> Problems to solve
1) In the text about LaTeX braces around a matrix, replace "scrartcl" with "article" and write out everything from "Here it is the" down to "of the image).".
2) Extend the text about LaTeX braces around a matrix from the point where it stops.

With the code of this answer, and a bit of effort (manual tweaking). I got this (far from optimal, but if you have to fight with this kind of matrix only one time, it might work).

I used the \coolunder, \coolover, \coolrightbrace and \coolleftbrace from the answer I linked, but a bit tweaked to adapt the mtpro2 package. The reason to use the mtpro2 package is that it provides those curly long braces. If you don't have this font/package, just change the definitions of the commands to

\newcommand\coolover[2]{\mathrlap{\smash{\overbrace{\phantom{%
\begin{matrix} #2 \end{matrix}}}^{\mbox{$#1$}}}}#2} 

\newcommand\coolunder[2]{\mathrlap{\smash{\underbrace{\phantom{%
\begin{matrix} #2 \end{matrix}}}_{\mbox{$#1$}}}}#2}

\newcommand\coolleftbrace[2]{%
#1\left\{\vphantom{\begin{matrix} #2 \end{matrix}}\right.}

\newcommand\coolrightbrace[2]{%
\left.\vphantom{\begin{matrix} #1 \end{matrix}}\right\}#2}

Code

Here it is the code. As I said, it is far from optimal (it has a lot of phantoms):

\documentclass{scrartcl}
\usepackage{mathtools}
\usepackage{newtxtext}
\usepackage[lite]{mtpro2}
\usepackage{multirow}
\usepackage[hmargin=1.5cm]{geometry}% You have to find the way to deal with the margins.

% You can comment this (only used to get the appearence of the image).
\setkomafont{captionlabel}{\scshape}
\setcounter{equation}{4}
\setcounter{figure}{1}

% The commands used to get the desired braces.

> Data extract
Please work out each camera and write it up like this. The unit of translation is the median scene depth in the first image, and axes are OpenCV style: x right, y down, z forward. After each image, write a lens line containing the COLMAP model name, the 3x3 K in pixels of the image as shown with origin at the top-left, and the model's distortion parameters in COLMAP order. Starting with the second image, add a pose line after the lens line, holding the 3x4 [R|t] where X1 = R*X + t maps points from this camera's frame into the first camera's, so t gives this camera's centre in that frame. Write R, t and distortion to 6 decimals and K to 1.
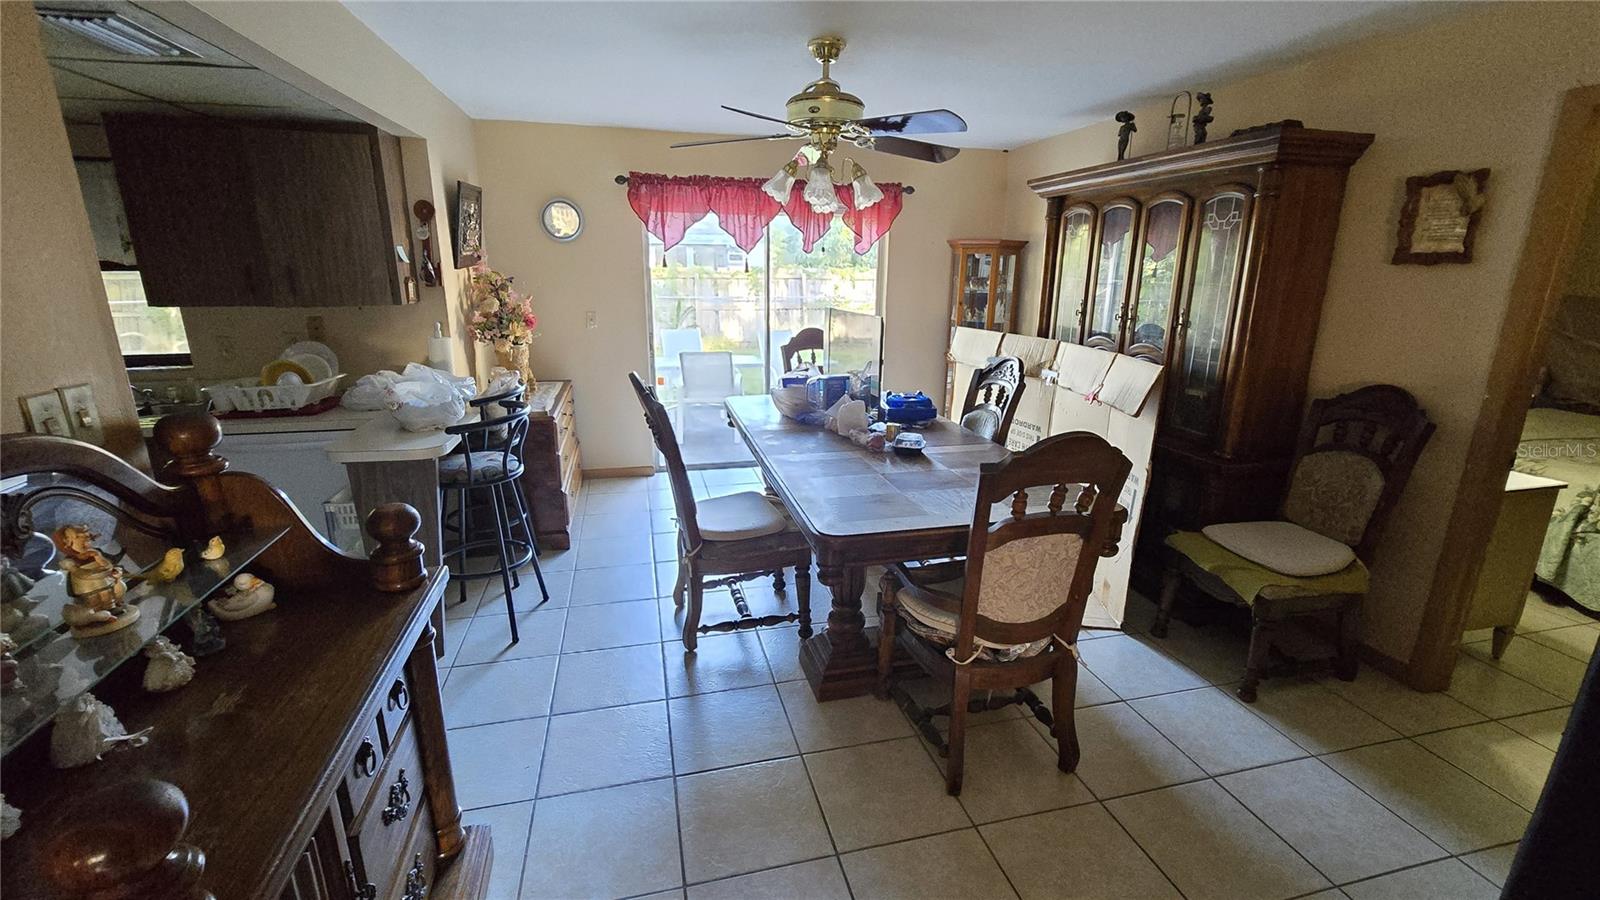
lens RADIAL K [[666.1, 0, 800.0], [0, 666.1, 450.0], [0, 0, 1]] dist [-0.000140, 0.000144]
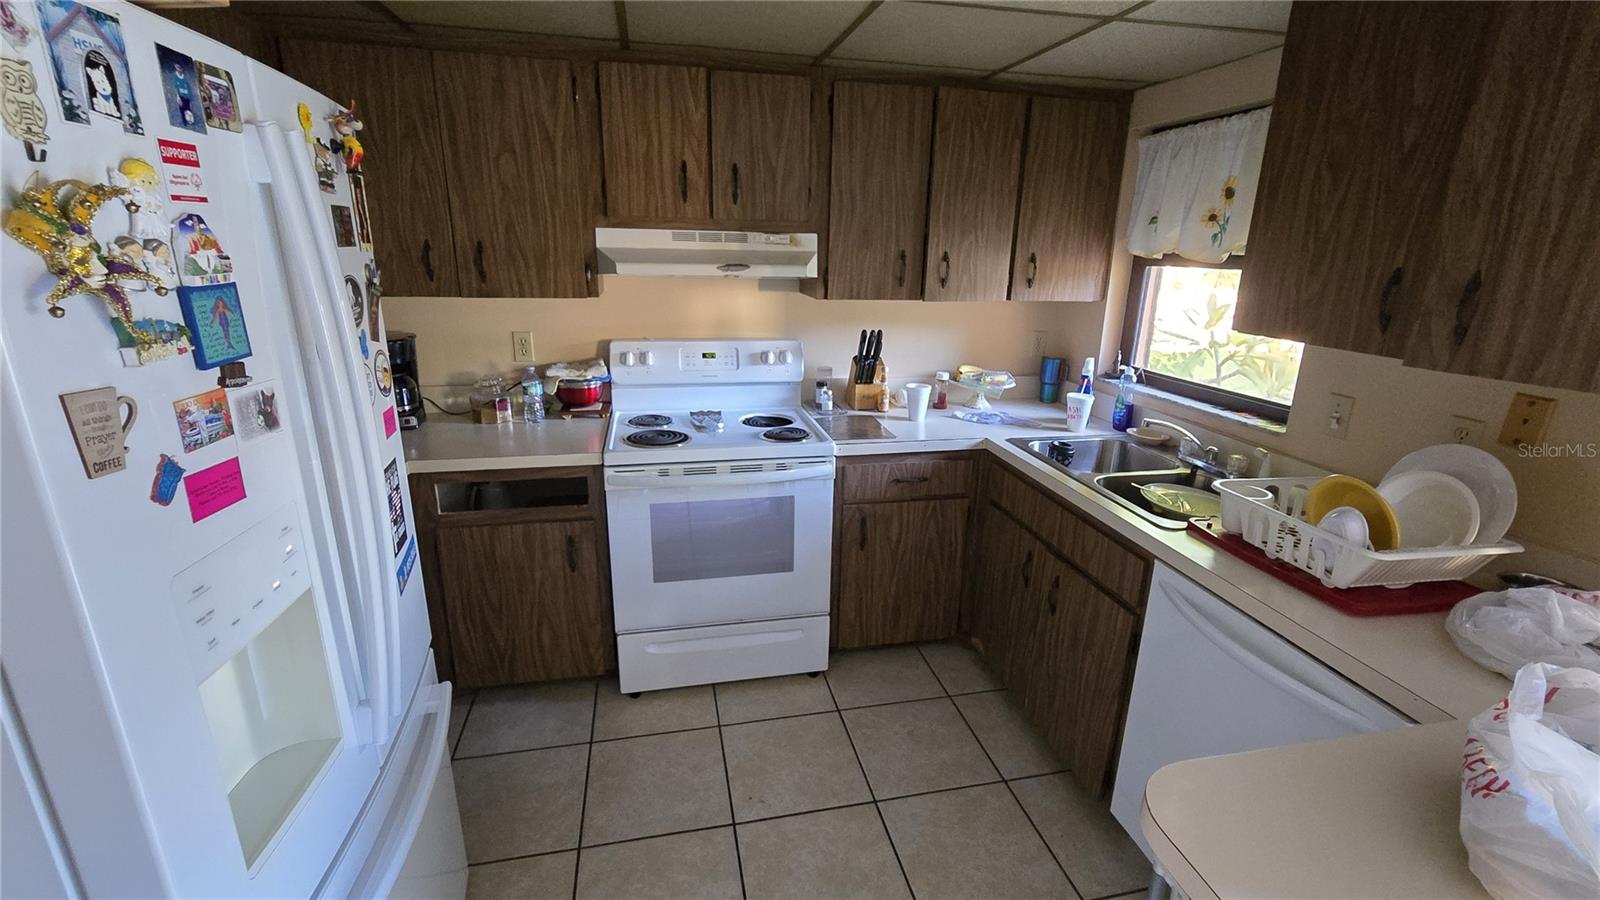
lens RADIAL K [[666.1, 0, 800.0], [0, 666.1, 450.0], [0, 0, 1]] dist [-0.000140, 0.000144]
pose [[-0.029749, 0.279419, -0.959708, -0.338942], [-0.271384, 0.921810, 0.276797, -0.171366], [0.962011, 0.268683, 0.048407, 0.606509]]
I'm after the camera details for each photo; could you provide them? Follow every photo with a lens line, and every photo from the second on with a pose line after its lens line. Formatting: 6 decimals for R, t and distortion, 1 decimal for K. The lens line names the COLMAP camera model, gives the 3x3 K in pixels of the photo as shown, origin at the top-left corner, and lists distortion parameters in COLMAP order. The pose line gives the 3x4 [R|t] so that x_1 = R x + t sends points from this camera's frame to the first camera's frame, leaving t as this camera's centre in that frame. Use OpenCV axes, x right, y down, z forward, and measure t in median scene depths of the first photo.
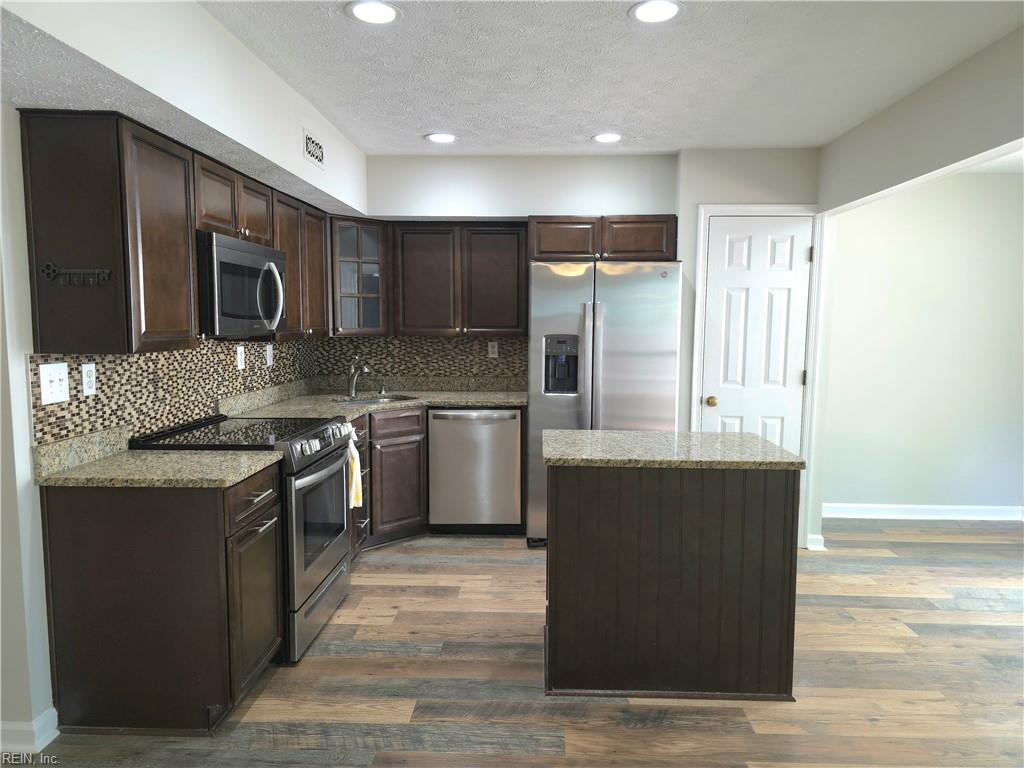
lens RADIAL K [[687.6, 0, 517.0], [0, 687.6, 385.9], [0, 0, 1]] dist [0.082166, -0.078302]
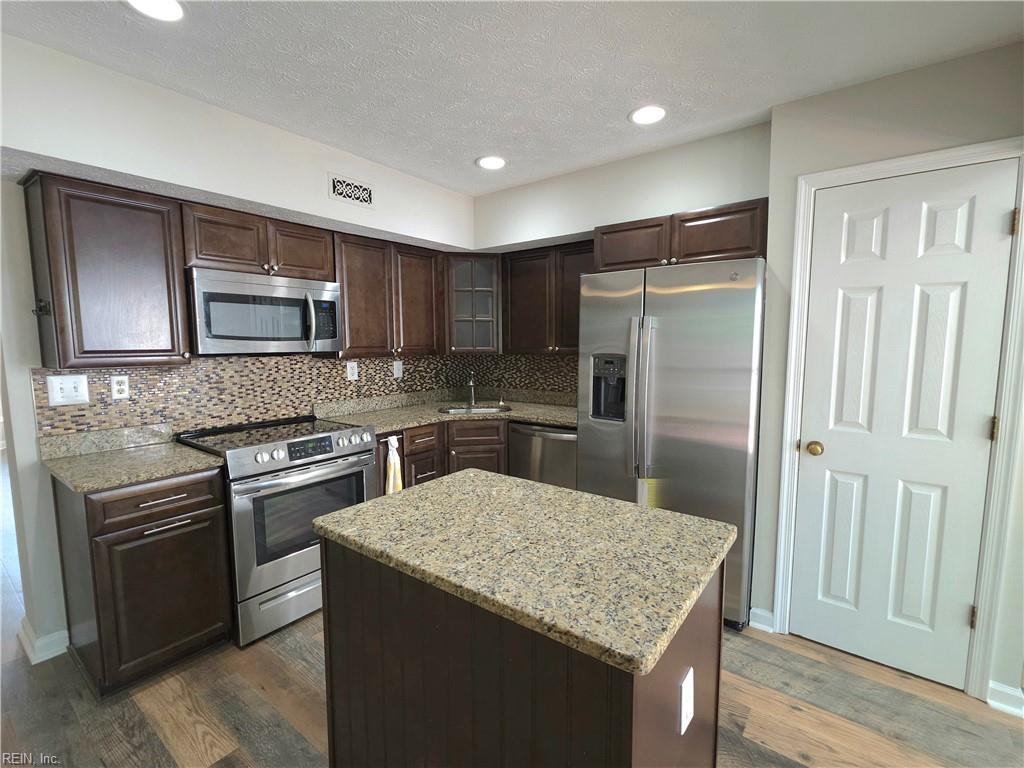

> Answers for each item
1)
Here it is the code. As I said, it is far from optimal (it has a lot of phantoms):

\documentclass{article}
\usepackage{mathtools}
\usepackage{newtxtext}
\usepackage[lite]{mtpro2}
\usepackage{multirow}
\usepackage[hmargin=1.5cm]{geometry}% You have to find the way to deal with the margins.

% You can comment this (only used to get the appearence of the image).

2)
\newcommand\coolover[2]{\mathrlap{\smash{\overcbrace{\phantom{%
    \begin{matrix} #2 \end{matrix}}}^{\mbox{$#1$}}}}#2} 

\newcommand\coolunder[2]{\mathrlap{\smash{\undercbrace{\phantom{%
    \begin{matrix} #2 \end{matrix}}}_{\mbox{$#1$}}}}#2}

\newcommand\coolleftbrace[2]{%
    #1\LEFTRIGHT\{.{\vphantom{\begin{matrix} #2 \end{matrix}}}}

\newcommand\coolrightbrace[2]{%
    \LEFTRIGHT.\}{\vphantom{\begin{matrix} #1 \end{matrix}}}#2}

\newcommand\Vdots{\vdots}%      You can change the size/appearence of the dots in
\newcommand\Cdots{\cdots}%  the matrixes easily changing this definitions.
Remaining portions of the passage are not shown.